Récemment, Carson a publié sa théorie sur le lien entre créativité et excentricité, le modèle de vulnérabilité partagée, dans le Journal canadien de psychiatrie. Elle postule que certaines des vulnérabilités biologiques qui prédisposent les individus à des troubles comme la schizophrénie sont partagées par des individus très créatifs. Ces personnes sont plus ouvertes - grâce à une inhibition latente, par exemple - aux idées novatrices et créatives que les personnes dont les filtres mentaux suppriment des dizaines d'informations non pertinentes. Cependant, ils sont protégés de la psychopathologie par des traits tels qu'un QI élevé et une capacité de mémoire de travail accrue.

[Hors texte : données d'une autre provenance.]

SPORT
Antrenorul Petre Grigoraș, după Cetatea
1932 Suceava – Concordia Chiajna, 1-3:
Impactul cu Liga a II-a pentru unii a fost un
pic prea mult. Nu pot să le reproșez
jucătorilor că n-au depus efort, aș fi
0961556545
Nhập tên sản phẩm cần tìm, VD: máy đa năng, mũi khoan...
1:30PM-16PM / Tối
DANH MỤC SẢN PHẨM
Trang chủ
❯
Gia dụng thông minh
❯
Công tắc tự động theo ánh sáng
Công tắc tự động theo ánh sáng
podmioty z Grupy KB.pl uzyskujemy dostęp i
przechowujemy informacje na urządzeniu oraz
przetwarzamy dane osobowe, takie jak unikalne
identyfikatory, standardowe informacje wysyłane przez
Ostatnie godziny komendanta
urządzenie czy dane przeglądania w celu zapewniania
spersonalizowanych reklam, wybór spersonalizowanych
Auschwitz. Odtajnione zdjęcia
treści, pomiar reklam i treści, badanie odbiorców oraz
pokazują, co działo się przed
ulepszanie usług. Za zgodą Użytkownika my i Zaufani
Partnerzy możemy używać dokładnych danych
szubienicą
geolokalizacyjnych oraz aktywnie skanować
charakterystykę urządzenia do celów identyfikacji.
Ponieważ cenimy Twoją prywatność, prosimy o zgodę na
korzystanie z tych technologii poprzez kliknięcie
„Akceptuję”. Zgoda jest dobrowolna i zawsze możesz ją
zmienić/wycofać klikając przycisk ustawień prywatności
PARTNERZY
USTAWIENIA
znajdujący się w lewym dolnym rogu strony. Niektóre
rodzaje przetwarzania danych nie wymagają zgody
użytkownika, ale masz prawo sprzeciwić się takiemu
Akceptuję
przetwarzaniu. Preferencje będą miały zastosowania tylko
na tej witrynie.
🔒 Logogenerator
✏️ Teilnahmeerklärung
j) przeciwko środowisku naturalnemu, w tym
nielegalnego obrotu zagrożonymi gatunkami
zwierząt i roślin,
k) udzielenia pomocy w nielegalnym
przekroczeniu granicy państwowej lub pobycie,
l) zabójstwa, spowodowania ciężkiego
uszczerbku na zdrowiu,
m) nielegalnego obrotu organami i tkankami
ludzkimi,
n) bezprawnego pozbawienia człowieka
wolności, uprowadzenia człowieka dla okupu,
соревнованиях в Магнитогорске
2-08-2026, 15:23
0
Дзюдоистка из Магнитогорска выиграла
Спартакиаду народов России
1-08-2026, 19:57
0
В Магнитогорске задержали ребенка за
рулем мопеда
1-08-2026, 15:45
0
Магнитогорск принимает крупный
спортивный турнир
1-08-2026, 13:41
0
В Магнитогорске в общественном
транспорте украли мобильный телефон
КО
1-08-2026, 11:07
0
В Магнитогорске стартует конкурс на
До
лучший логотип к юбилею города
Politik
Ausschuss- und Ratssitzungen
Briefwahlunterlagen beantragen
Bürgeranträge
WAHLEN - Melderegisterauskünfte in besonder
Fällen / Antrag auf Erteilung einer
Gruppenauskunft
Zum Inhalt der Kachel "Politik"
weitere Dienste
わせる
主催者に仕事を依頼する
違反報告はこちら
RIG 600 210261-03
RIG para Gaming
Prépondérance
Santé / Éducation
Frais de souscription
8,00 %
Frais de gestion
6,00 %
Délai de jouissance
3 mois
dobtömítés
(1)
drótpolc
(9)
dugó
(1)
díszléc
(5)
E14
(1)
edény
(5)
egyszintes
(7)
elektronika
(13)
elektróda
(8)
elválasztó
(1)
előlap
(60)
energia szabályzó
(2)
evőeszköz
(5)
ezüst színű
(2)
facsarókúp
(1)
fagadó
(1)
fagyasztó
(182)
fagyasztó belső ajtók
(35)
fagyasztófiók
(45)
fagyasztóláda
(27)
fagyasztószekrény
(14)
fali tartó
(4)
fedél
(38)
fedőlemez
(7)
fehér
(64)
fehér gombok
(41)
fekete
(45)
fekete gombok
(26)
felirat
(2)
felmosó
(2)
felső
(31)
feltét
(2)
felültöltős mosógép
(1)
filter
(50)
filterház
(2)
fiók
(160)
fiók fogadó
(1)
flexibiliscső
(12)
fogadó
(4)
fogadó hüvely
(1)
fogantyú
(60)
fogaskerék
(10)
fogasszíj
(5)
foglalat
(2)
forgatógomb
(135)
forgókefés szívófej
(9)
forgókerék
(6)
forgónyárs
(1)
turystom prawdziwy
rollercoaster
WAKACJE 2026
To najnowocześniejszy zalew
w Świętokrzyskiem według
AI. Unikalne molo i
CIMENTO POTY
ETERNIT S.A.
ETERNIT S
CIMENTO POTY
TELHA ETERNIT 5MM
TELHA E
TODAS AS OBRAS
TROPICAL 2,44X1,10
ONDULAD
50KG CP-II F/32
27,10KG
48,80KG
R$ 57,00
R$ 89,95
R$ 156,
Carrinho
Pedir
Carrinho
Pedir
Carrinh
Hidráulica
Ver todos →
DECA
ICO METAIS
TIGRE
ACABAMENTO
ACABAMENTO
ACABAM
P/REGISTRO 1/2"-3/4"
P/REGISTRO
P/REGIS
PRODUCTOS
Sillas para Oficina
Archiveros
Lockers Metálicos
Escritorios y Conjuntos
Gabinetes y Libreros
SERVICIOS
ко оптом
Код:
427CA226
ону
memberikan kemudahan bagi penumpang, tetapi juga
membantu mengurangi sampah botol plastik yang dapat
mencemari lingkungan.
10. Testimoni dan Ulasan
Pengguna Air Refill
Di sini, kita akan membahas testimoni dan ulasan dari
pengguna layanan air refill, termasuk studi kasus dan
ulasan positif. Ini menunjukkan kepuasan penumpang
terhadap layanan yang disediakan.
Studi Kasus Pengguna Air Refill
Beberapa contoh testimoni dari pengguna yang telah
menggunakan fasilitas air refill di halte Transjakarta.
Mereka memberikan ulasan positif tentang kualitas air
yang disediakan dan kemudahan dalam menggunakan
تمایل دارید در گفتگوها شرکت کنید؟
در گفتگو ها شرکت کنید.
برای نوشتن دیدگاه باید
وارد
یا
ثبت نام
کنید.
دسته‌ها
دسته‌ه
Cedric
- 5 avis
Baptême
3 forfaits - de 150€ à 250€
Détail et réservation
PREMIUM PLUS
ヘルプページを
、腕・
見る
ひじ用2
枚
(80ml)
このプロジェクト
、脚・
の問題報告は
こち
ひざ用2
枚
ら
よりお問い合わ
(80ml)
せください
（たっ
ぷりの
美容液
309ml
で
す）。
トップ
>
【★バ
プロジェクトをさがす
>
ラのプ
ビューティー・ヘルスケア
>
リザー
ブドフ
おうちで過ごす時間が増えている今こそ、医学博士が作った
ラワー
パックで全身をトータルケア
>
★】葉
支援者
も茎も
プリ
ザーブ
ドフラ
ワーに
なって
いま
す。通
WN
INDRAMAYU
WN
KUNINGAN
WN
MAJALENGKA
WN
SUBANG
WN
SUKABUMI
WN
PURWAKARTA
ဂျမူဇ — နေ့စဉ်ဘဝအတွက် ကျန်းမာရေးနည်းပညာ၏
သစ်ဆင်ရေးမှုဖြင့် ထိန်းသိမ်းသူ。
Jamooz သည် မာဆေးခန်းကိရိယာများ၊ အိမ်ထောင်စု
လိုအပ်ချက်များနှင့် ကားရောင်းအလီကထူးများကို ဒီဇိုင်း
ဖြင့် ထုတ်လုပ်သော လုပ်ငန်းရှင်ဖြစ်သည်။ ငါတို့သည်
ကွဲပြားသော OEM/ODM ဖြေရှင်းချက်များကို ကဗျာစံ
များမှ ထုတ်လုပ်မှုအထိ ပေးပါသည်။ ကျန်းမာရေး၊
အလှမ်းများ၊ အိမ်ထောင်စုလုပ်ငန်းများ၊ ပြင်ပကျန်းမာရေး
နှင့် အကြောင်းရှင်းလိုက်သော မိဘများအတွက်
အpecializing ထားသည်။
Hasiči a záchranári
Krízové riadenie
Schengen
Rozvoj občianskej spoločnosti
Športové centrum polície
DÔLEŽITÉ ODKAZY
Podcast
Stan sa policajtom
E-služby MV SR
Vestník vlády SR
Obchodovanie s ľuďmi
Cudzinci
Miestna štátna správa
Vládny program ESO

Elle, Peterson et Higgins en ont parlé dans leur article de 2003:

«… Ces résultats soutiennent également la théorie selon laquelle les individus hautement créatifs et les individus à tendance psychotique peuvent posséder des similitudes neurobiologiques, peut-être génétiquement déterminées, qui se présentent soit comme une prédisposition psychotique d'une part, soit comme un potentiel créatif inhabituel d'autre part sur la base de la présence. des facteurs cognitifs modérateurs tels qu'un QI élevé (par exemple, Berenbaum et Fujita, 1994; Dykes et McGhie, 1976; Eysenck, 1995). Ces facteurs modérateurs peuvent permettre à un individu de surmonter un «déficit» dans le traitement attentionnel sélectif précoce avec un mécanisme de haut fonctionnement à un niveau plus tardif et plus contrôlé de traitement sélectif. L'individu hautement créatif peut avoir le privilège d'accéder à un plus grand inventaire de stimuli non filtrés pendant le traitement précoce, augmentant ainsi les chances d'idéation recombinante originale. Ainsi, un déficit généralement associé à une pathologie peut bien conférer un avantage créatif en présence d'autres forces cognitives telles qu'un QI élevé.

Que pensez-vous de ces études de recherche? Qu'en est-il de la créativité en général?
Pensez-vous qu'il existe un lien entre créativité et excentricité? Qu'en est-il de la créativité et de la psychopathologie?